L’université d’Angers s’associe avec le privé et les cathos

Après avoir rompu la COMUE Angers-Le Mans, contre l'avis du CA de Le Mans Université et malgré ses alertes sur la mise en concurrence des établissements d'ESR, c’est dans le cadre d’une Convention de Coordination Territoriale (C.C.T.), que l’université d’Angers s’apprête à s’engager dans un partenariat avec les sept EESPIG (Établissement d’Enseignement Supérieur Privé d’Intérêt Général)  d’Angers : la faculté libre de l’ouest (la « catho »), l’École supérieure des sciences commerciales d’Angers (ESSCA), l’École supérieure des agricultures (ESA), l’École supérieure angevine d’informatique et de productique (ESAIP), l’École Supérieure d’Électronique de l’Ouest (ESEO), l’Institut des relations publiques et de la communication (Ircom), l’ISTOM (École Supérieure d’agro développement international),

ainsi qu’avec trois établissements publics :  le Centre Hospitalier Universitaire (CHU) d’Angers, l’École nationale supérieure d’Arts et Métiers (ENSAM), l’Institut national d’enseignement supérieur pour l’agriculture, l’alimentation et l’environnement (Institut Agro).

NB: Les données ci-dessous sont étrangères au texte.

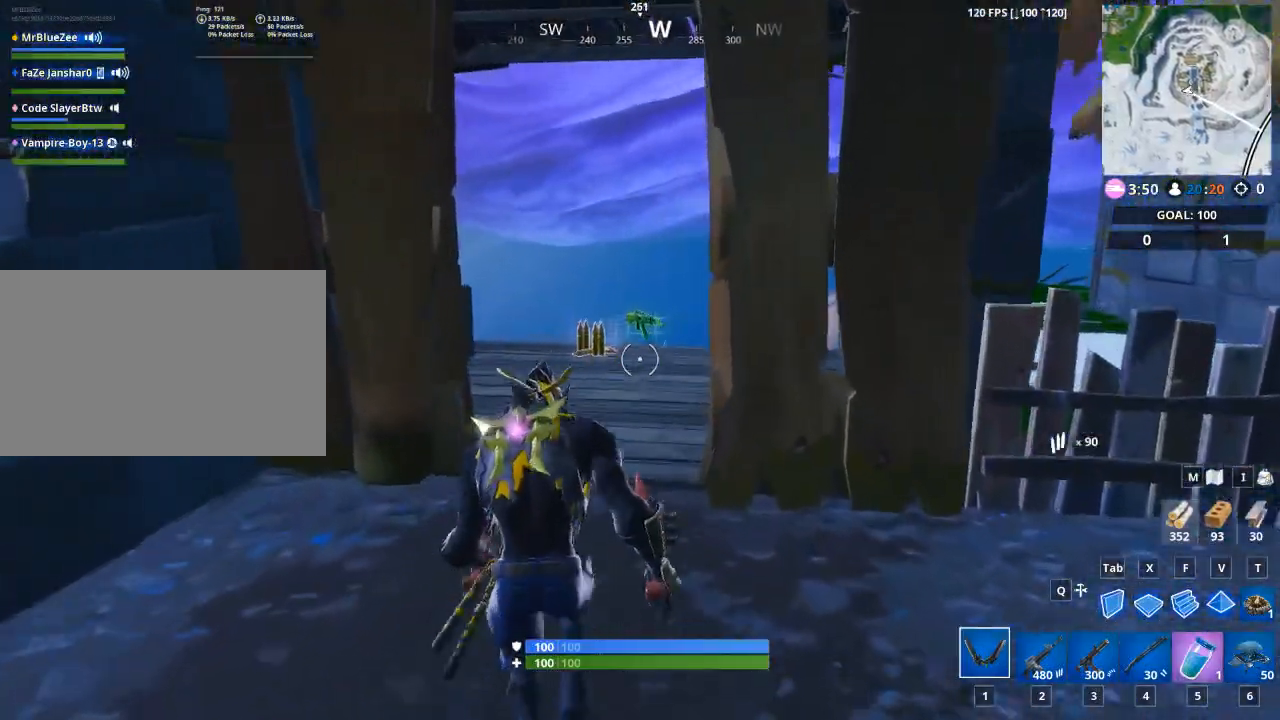
{"keys": ["a", "w"], "mouse": [], "mouse_move": "right", "events": [[417, "a", "down"]]}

Le vote au CA a eu lieu le 11 décembre malgré les alertes et demande de discussion des syndicats, les réticences de certaines composantes, les inquiétudes des personnels et un rassemblement devant la Présidence de l’UA avant le CA.

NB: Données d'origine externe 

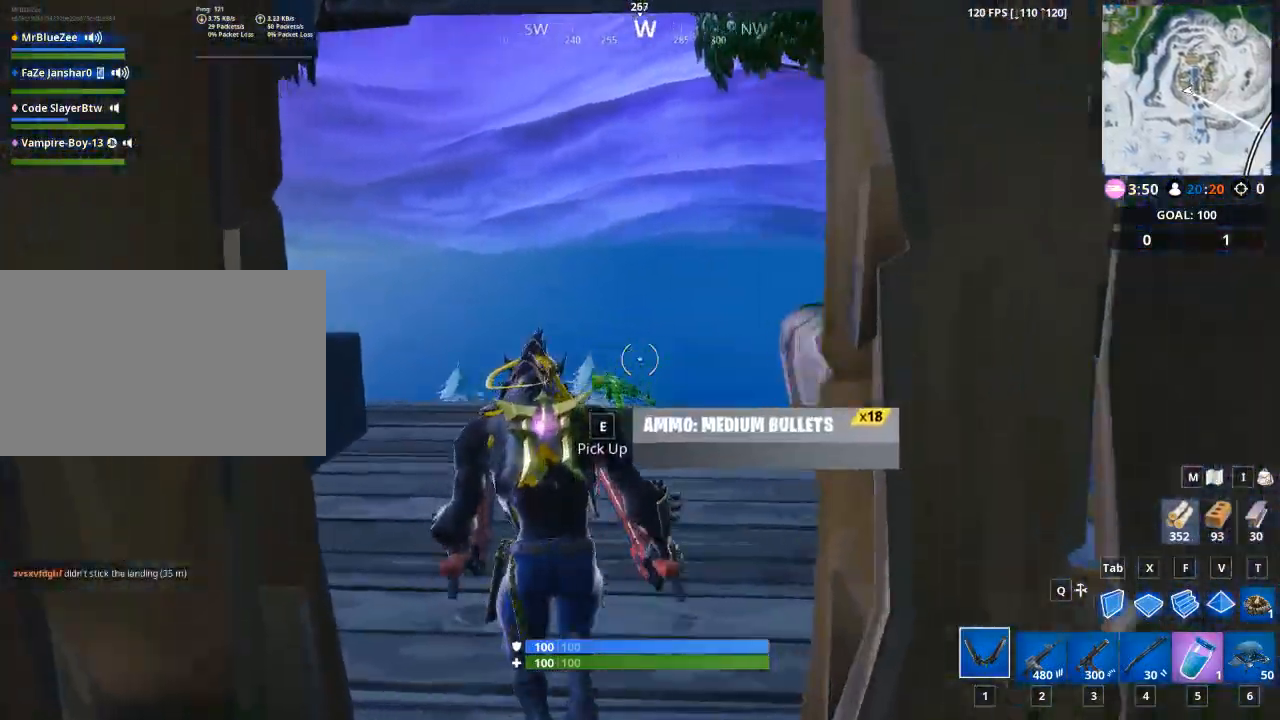
{"keys": ["w"], "mouse": [], "mouse_move": "right", "events": [[233, "a", "up"]]}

Cette expérimentation tend à regrouper des établissements publics et privés de l'enseignement supérieur. Dans le contexte du passage aux COMP 100% et de la Loi du Ministre Baptiste sur la régulation de l'enseignement supérieur, c'est tout un système qui se met en place et laisse entrevoir un développement toujours plus important du secteur privé au détriment du secteur public.

Qu'en sera-t-il des frais d'inscriptions à l’université touchée par les restrictions budgétaires ? Qu'en sera-t-il de la mutualisation des formations sur le territoire et de la marchandisation des formations ? Qu'en sera-t-il de l'influence des intérêts privés ? Qu' en sera t-il des logiques de coopération entre établissements ?

Les conseils d'UFR des Facultés des sciences et LLSH de l'université d'Angers ont, par voie de motions, demandé à la Présidente de l’université d’organiser une Assemblée Générale des personnels, usagères et usagers pour information et concertation sur le projet de C.C.T avant une éventuelle validation par le Conseil d’Administration, afin que chacune et chacun des collègues puisse prendre connaissance de ce projet, exprimer ses interrogations au sujet de cette C.C.T. ou proposer des alternatives.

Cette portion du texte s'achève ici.